Лиз постоянно заверяла меня, что я могу обратиться к ней за помощью в любую погоду и в любое время суток. Однажды меня скрутила боль в пояснице, да так, что для того, чтобы встать с постели, мне требовалось не меньше получаса. Я, конечно, вставала – со стонами и с холодным потом на лице, но о том, чтобы в таком состоянии мыть, например, полы, не могло быть и речи. Я попросила Лиз о помощи, она была само дружелюбие. А через несколько дней в дверь ко мне постучала незнакомая женщина.
– Я из социальной службы, – сказала она, – К нам поступил анонимный сигнал, что с вашими детьми не все в порядке.
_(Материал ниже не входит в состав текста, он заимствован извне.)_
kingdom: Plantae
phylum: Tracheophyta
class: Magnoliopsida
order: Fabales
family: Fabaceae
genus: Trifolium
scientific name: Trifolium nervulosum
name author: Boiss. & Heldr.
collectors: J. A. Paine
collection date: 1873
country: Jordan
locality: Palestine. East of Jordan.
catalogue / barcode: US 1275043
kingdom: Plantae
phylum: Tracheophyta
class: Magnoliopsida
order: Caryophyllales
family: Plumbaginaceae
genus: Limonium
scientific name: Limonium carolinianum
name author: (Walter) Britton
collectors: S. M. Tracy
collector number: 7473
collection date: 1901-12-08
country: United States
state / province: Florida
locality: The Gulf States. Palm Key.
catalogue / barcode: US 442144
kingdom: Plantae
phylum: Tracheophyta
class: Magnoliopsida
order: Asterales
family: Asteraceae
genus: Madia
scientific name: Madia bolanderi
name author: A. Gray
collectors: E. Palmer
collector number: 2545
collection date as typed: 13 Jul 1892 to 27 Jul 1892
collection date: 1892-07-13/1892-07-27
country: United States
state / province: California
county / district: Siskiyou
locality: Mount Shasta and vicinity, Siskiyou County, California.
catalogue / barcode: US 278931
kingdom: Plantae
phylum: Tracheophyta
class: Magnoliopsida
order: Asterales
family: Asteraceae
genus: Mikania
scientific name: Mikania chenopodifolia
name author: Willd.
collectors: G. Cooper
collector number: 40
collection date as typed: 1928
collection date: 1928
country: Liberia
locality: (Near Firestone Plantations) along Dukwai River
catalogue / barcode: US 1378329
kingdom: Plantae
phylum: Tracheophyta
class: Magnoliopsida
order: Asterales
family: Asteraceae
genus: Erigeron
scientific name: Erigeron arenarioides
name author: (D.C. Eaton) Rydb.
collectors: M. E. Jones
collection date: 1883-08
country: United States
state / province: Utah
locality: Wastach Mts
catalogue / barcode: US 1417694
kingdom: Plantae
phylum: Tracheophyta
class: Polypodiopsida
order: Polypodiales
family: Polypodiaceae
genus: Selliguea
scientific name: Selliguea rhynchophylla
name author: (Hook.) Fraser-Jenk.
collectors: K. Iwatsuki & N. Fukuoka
– С моими детьми? – гром и молния не поразили бы меня так, как это заявление.
– Да Вы садитесь, садитесь, я сейчас зачитаю Вам список…
– Список???
И она его зачитала. Это действительно был список, из которого я с изумлением для себя узнала, что:
а) я регулярно подливаю в детское молоко снотворное;
б) я не кормлю детей ничем, кроме чипсов, конфет и макарон с рисом;
в) я швыряюсь в них книжками, а потом обвиняю в этом их самих;
г) у меня в шкафчике на кухне лежат таинственные черные таблетки «из России» (это было произнесено таким тоном, словно речь шла по меньшей мере о полонии! На самом деле это был лишь активированный уголь)
д) у меня дома грязно, особенно под кроватью.
Но самым чудовищным было обвинение в том, что я…. бью Лизу! От такого у меня действительно «в зобу дыханье сперло» .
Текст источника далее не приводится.